Ohio Court Cites Wording of Exception to Exclusion in Reviving Dog Bite Claim

By Jim Sams | November 14, 2023

An Ohio appellate court revived a dog bite injury claim against an insurer after finding that the terms of an exclusion in the homeowners’ insurance policy, intended to bar coverage for dogs with a history of violence, may not have done the trick.

A panel of the 3rd Appellate District in Allen County ruled Monday that a jury could find the policy provides coverage because of the wording to an exception to the exclusion. The court reversed a decision by Common Pleas Court that granted summary judgment in favor of Grange Indemnity Insurance Co.

Matthew Farmwald filed a claim after his dog Caesar bit Shane Hinds, who had been taking care of the dog while Farmwald traveled to Florida with his girlfriend Kelly Wildermuth, who is also Hinds’ mother.
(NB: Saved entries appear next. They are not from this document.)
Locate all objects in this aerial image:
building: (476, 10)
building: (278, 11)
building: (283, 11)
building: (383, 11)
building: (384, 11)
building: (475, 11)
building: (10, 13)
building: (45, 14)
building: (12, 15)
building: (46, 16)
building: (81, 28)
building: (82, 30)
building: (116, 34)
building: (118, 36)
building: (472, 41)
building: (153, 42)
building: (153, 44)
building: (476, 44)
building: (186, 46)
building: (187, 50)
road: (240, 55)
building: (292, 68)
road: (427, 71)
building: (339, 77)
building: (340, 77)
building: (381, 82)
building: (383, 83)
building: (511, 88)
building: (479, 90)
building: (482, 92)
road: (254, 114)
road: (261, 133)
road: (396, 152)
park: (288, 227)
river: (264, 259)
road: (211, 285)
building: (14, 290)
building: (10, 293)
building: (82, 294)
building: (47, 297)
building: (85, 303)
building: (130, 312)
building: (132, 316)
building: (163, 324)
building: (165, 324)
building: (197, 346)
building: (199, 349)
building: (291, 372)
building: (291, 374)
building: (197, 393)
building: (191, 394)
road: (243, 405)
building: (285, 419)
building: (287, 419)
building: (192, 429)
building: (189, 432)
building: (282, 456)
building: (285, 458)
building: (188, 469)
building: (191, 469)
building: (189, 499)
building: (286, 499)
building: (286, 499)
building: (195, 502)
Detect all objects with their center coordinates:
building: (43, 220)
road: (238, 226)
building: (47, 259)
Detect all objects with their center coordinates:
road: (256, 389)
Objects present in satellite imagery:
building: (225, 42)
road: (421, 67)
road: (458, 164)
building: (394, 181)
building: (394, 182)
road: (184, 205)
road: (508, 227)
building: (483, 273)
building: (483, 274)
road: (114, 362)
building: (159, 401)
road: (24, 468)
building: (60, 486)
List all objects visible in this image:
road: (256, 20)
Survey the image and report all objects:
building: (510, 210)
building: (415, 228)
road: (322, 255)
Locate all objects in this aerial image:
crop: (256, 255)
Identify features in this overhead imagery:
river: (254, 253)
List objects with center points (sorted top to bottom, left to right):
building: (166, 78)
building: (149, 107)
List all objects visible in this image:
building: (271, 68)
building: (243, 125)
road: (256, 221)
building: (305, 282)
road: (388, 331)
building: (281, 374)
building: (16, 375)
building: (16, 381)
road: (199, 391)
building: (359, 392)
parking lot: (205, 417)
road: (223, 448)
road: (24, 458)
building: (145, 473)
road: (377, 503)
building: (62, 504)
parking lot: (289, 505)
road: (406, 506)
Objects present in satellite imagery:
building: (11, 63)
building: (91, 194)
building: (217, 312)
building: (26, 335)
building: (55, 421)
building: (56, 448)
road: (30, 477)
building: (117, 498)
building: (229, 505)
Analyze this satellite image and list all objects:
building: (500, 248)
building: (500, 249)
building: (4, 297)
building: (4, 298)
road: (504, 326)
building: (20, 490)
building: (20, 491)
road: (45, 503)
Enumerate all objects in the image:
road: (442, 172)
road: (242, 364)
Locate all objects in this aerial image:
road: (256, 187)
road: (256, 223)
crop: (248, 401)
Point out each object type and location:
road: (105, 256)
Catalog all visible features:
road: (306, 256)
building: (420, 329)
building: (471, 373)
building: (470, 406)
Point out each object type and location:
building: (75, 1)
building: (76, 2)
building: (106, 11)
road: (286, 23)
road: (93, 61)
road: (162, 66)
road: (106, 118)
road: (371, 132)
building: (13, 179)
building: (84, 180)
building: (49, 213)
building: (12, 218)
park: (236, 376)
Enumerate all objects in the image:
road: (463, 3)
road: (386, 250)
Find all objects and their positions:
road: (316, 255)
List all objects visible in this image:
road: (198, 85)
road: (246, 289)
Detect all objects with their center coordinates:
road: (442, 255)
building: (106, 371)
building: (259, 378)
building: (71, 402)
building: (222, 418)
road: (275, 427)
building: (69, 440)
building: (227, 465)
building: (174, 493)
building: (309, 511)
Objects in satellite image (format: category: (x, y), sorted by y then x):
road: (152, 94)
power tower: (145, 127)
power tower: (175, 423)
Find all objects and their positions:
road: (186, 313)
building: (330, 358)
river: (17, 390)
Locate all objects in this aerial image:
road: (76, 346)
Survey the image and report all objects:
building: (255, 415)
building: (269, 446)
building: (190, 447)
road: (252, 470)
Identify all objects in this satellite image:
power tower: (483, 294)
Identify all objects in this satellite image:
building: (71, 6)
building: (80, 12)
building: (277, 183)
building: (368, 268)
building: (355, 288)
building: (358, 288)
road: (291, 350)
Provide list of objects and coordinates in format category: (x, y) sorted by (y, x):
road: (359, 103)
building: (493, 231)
Hinds said Caesar bit his nose and right arm while was trying to feed and water the animal.

Grange denied the claim and filed a lawsuit seeking a declaratory judgment that its policy excluded coverage for Hinds’ injury. Its policy specifically excluded damages caused by animals that had previously caused bodily injury to any person or animal.

Farmwald filed a counterclaim. The Common Pleas Court for Allen Countygranted a motion from Grange for summary judgment after rejecting Farmwald’s argument that the exclusion was ambiguous.

Caesar, a cross between Great Dane and Dogo Argententio, had bitten humans and other animals on five previous occasions. He nipped the arm of Hinds’ sister, Kami Ellis. He bit Wildermuths’ right thumb. He nipped Wildermuth and Hinds’ dogs another time. He also bit an Australian Shepard at a dog park.

While the Grange insurance policy excluded coverage for damages caused by dogs with a history of biting, the same exclusion contained an exception for instances in which the animal was reacting to protect people or property.

The appellate panel said the exclusion was clear and ambiguous and Caesar did have a history of biting people and other animals. But in each instance, the panel said, there was evidence that the dog was reacting to protect people or property.

“Consequently, we conclude (based on the facts presented) that genuine issues of material fact remain as to whether the exception to the policy exclusion applies in this case,” the opinion said.

Farmwald’s attorney, Clay Balyeat of Balyeat, Leahy, Daley, Miller and Bensinger in Lima, said in an email that he has never before seen a policy exclusion written the same way as Grange’s policy. He said he has no idea whether Grange will not attempt to settle the case or ask for reconsideration or appeal to the state Supreme Court.

“As usual, a settlement is better for your client, but I will wait and see what Grange does with this,” he said.